### Aim of the exercise
Please keep to the lines below from the one with "Calibrated metering" through the one with "FIG. 2 EXPLOSIMETER TEST APPARATUS", and restate them word for word, ends included.

### Data provided
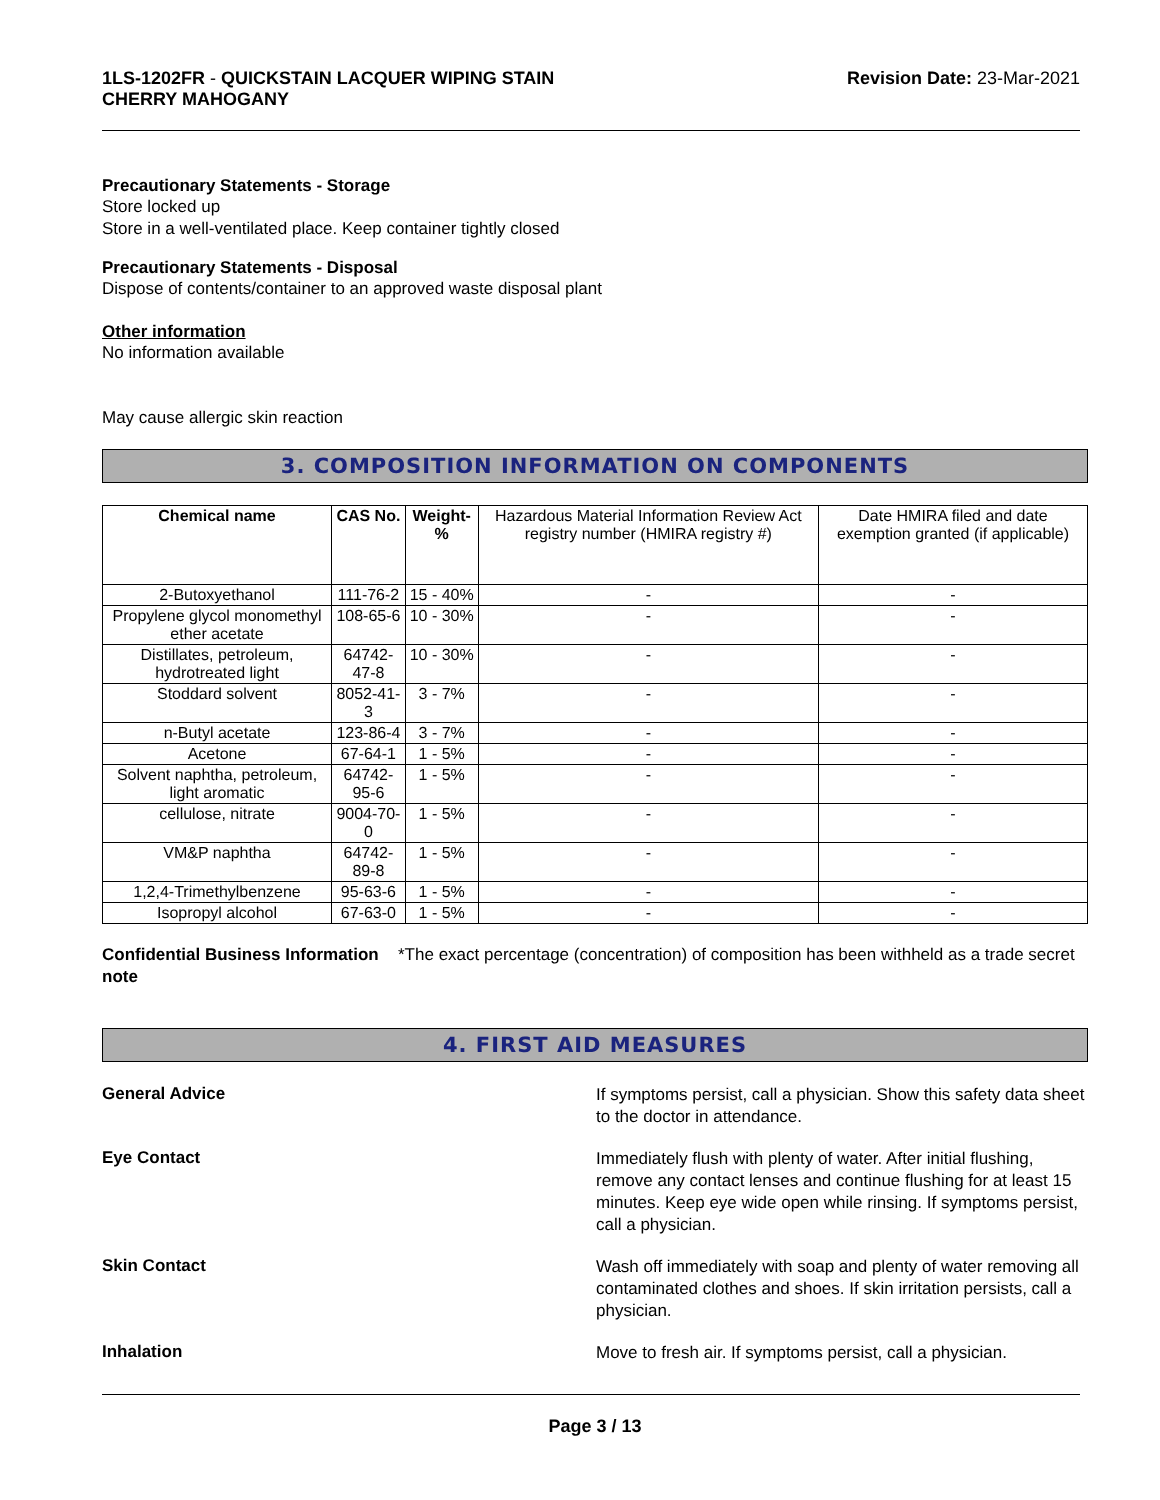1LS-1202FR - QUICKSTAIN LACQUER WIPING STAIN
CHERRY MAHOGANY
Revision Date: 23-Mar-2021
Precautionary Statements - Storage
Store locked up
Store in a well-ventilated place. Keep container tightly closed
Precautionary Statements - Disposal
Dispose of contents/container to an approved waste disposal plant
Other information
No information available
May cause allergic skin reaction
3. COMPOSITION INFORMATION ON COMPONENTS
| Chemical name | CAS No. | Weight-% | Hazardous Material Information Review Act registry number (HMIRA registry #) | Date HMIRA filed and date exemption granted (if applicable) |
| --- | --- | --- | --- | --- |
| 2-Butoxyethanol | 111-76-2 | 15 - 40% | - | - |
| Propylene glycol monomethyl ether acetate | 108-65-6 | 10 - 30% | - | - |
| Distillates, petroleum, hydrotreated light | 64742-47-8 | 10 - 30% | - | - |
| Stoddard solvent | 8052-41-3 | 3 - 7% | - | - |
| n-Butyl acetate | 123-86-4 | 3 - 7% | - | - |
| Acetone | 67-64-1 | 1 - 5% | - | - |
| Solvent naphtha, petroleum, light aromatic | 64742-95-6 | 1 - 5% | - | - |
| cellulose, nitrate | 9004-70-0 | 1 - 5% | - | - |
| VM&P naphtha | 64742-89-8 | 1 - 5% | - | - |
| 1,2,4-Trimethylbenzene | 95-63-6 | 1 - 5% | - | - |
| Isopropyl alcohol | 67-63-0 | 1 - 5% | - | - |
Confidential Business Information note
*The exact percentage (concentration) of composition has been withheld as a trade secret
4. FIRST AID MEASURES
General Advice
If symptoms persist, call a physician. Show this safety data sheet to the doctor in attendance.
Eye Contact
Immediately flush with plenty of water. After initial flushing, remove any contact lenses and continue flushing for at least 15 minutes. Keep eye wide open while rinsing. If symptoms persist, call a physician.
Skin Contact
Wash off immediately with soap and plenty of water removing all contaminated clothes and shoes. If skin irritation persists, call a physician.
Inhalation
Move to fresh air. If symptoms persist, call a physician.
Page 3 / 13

...

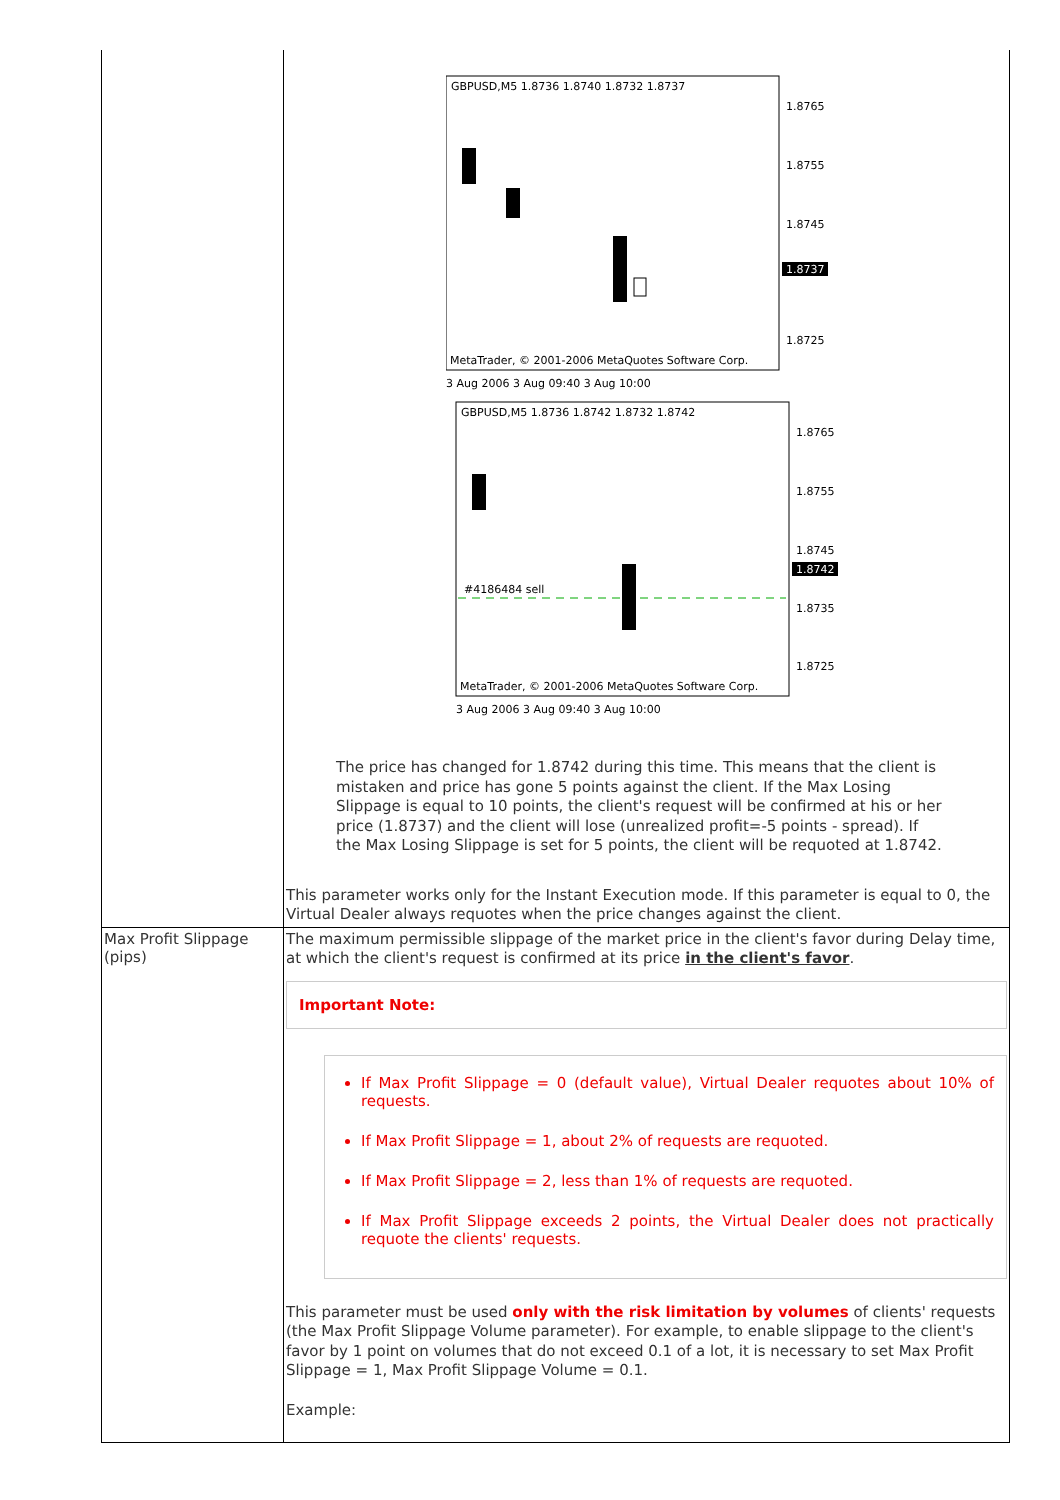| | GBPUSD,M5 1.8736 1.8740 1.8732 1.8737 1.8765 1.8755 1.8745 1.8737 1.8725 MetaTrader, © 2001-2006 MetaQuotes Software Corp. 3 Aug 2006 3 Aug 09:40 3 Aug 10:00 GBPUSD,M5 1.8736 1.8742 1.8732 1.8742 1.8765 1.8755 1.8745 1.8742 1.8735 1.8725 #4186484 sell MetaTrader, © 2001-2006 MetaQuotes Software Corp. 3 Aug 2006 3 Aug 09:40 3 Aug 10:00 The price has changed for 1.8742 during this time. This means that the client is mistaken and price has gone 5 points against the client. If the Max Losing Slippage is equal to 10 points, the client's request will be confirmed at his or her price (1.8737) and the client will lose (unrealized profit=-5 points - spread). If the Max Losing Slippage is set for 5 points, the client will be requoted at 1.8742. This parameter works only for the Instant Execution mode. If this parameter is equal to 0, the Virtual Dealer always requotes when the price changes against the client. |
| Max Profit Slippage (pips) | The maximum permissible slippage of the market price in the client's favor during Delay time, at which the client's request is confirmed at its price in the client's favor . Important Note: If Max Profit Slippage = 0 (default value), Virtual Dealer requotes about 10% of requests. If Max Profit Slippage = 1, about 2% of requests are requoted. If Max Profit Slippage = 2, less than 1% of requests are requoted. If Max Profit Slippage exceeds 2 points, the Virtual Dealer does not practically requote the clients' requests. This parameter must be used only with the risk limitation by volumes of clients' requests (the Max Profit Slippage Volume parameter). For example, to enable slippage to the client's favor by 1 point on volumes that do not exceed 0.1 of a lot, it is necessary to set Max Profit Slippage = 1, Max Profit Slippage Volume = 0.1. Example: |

...

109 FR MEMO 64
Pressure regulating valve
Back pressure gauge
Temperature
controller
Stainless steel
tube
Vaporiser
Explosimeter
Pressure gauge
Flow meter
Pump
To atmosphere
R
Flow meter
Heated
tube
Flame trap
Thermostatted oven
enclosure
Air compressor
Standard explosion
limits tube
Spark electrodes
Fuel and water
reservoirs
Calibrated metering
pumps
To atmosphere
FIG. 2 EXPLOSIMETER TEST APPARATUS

### Output below
Calibrated metering
pumps
To atmosphere
FIG. 2 EXPLOSIMETER TEST APPARATUS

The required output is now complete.